Nonimmunologic Factors Affecting Long-Term Outcomes of Deceased-Donor Kidney Transplant.Exp Clin Transplant 2019EC
We investigated the impact of nonimmuno-logic factors on patient and graft survival after deceased-donor kidney transplant.
MATERIALS AND METHODS
All deceased-donor kidney transplants performed between January 2004 and December 2015 were included in our analyses. We used the independent t test to calculate significant differences between means above and below medians of various parameters.

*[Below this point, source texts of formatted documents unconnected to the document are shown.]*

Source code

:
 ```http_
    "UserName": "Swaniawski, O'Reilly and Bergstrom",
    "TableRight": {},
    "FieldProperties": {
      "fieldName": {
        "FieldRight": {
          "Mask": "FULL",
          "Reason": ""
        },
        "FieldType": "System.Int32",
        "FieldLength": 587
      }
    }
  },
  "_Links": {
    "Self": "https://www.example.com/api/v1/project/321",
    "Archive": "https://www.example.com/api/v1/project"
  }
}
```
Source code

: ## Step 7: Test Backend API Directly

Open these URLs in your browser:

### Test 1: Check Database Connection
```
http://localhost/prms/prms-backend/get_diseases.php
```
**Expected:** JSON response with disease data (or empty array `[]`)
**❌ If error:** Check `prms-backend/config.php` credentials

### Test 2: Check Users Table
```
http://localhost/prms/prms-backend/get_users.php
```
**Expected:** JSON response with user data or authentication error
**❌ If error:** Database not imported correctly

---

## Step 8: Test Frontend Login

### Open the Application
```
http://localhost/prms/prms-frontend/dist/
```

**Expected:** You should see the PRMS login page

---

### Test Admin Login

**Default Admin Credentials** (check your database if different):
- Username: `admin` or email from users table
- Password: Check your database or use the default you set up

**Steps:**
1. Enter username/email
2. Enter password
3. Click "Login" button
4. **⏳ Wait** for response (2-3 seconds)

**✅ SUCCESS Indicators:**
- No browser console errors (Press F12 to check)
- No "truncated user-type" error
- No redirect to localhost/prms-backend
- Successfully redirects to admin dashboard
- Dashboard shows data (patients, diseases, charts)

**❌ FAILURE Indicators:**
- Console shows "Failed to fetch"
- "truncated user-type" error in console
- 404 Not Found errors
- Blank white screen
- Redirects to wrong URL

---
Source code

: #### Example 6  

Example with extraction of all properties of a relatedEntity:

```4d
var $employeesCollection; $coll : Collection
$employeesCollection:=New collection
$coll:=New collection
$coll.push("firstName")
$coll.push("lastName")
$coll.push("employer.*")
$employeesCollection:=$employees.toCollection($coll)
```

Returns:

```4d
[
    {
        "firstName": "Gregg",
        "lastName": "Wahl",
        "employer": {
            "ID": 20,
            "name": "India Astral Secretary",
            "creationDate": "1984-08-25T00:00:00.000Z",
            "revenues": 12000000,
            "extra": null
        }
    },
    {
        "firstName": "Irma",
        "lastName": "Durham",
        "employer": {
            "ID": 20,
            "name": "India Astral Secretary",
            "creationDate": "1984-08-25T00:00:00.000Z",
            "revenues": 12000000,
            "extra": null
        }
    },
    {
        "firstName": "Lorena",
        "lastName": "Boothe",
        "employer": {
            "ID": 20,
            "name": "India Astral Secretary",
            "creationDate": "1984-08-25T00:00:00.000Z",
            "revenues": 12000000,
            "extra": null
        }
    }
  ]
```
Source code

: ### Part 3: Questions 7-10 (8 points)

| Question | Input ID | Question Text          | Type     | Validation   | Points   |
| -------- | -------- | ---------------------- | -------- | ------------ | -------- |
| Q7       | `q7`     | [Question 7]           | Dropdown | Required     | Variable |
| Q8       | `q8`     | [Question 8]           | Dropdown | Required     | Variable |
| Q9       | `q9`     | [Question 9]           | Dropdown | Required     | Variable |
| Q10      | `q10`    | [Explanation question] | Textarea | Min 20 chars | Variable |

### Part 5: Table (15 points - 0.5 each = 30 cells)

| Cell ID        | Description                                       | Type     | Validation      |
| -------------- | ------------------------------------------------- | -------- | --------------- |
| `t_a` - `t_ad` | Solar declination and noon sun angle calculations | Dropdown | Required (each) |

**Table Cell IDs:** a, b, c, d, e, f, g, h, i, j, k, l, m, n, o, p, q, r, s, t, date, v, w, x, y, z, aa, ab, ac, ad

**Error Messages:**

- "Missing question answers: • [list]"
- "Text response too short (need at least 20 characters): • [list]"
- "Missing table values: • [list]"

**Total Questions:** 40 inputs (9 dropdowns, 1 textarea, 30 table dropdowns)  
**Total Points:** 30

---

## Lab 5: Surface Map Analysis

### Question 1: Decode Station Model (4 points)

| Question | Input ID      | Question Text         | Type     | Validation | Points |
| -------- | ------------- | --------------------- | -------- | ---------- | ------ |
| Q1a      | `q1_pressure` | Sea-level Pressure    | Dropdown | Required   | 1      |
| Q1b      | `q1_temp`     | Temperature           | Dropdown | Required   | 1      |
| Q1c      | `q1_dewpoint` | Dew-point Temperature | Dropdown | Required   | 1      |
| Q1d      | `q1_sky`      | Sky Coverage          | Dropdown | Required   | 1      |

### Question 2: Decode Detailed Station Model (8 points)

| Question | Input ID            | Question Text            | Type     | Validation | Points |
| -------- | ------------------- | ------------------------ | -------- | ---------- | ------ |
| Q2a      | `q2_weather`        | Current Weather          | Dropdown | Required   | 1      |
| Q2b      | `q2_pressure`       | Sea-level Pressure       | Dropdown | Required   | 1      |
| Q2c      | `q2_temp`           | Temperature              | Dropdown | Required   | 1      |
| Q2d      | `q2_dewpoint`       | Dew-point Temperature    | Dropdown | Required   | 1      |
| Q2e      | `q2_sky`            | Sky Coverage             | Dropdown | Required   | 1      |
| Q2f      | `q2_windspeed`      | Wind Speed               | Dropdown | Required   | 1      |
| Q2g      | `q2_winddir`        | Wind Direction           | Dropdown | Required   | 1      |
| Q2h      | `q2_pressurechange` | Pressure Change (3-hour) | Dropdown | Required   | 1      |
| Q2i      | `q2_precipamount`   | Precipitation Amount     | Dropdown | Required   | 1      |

All study patients (N = 205; 58.7% males) received antithymocyte globulin as induction therapy and standard maintenance therapy. Patients were free from infection, malignancy, and cardiac, liver, and pulmonary system abnormalities. Most patients (89.2%) were recipients of a first graft. Median patient age, weight, and cold ischemia time were 38 years, 65 kg, and 15 hours, respectively. Delayed graft function, diabetes mellitus, and hypertension occurred in 19.1%, 43.4%, and 77.9% of patients, respectively. The 1- and 5-year graft survival rates were 95% and 73.8%. Graft survival was not affected by donor or recipient sex or recipient diabetes or hypertension. However, graft survival was longer in patients who received no graft biopsy (8.2 vs 6.9 y; P = .027) and in those who had diagnosis of calcineurin inhibitor nephrotoxicity versus antibody-mediated rejection after biopsy (8.19 vs 3.66 y; P = .0047). Longer survival was shown with donors who had traumatic death versus cerebro-vascular accident (5.9 vs 5.3 y; P = .029) and donors below the 50th percentile in age (8.23 and 7.14 y; P = .0026) but less with donors who had terminal acute kidney injury (6.97 vs 8.16 y; P = .0062). We found a negative correlation between graft survival and donor age (P = .01) and 1-year serum creatinine (P = .01).
Donor age, cause of brain death, and acute kidney injury affected graft survival in our study cohort but not donor or recipient sex or posttransplant or donor blood pressure.